It seems to me now, a couple of months into my baseball education, that what I have learned is not merely a new sport, its rules and how it is best played by those most able. Rather, I have learned about a nation and a city. I have seen a side to the U.S. that does not immediately put itself on display to outsiders, surely to its own detriment.
What we don’t see at home in Ireland is the perseverance over years of failure of the fans of the Red Sox, the Phillies and the Cubs, or the way in which the Yankees and Mets seem at times to be the embodiment of New York City, the beating heart of a chaotic mass of eight million people.
We don’t see the minor leagues, which seem to speak to us from a different age where journeymen would move from team to team, riding the bus just to play ball for enough dollars to survive.
It is by no means perfect, and while clubs such as the Yankees are a symbol of the people of their city they are still a massive corporate entity -- the extortionate cost of attending a game is hardly a tactic anyone could consider inclusive of those fans on a limited budget.
Baseball is a money hungry giant as much as any other sport, tainted by greed and exploitation of fans’ deep lying love for the game. There are also the steroid scandals of the past, and suspicions of their continued use at present.

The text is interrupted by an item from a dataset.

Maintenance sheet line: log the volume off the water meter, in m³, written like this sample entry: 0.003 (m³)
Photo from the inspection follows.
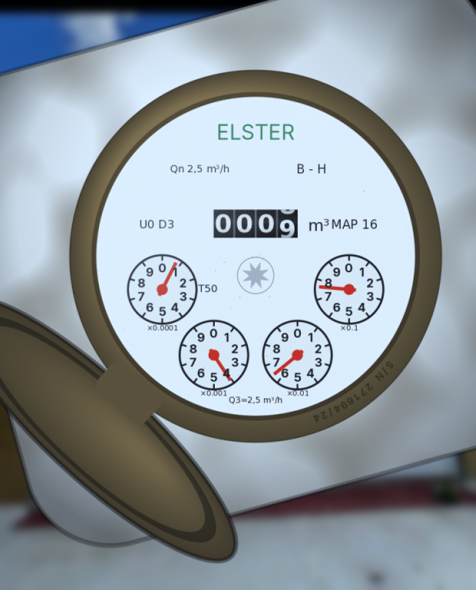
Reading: 8.7640 (m³)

However, even with these failings baseball appears to me to be the American sport most rooted in the traditions of ages past, the game which holds the tightest grip on the American psyche.
I feel that above all else the greatest gift which baseball has given me is a view of the true America. A beautifully intricate game, which has engendered a deep and proud sporting history where tradition and tales of former greats are never far from a fan’s thought.
And it is all wrapped up and played out before us in this complex game of skill and luck, of drama and frustration. A game where the numbers are king, but the heart rules all.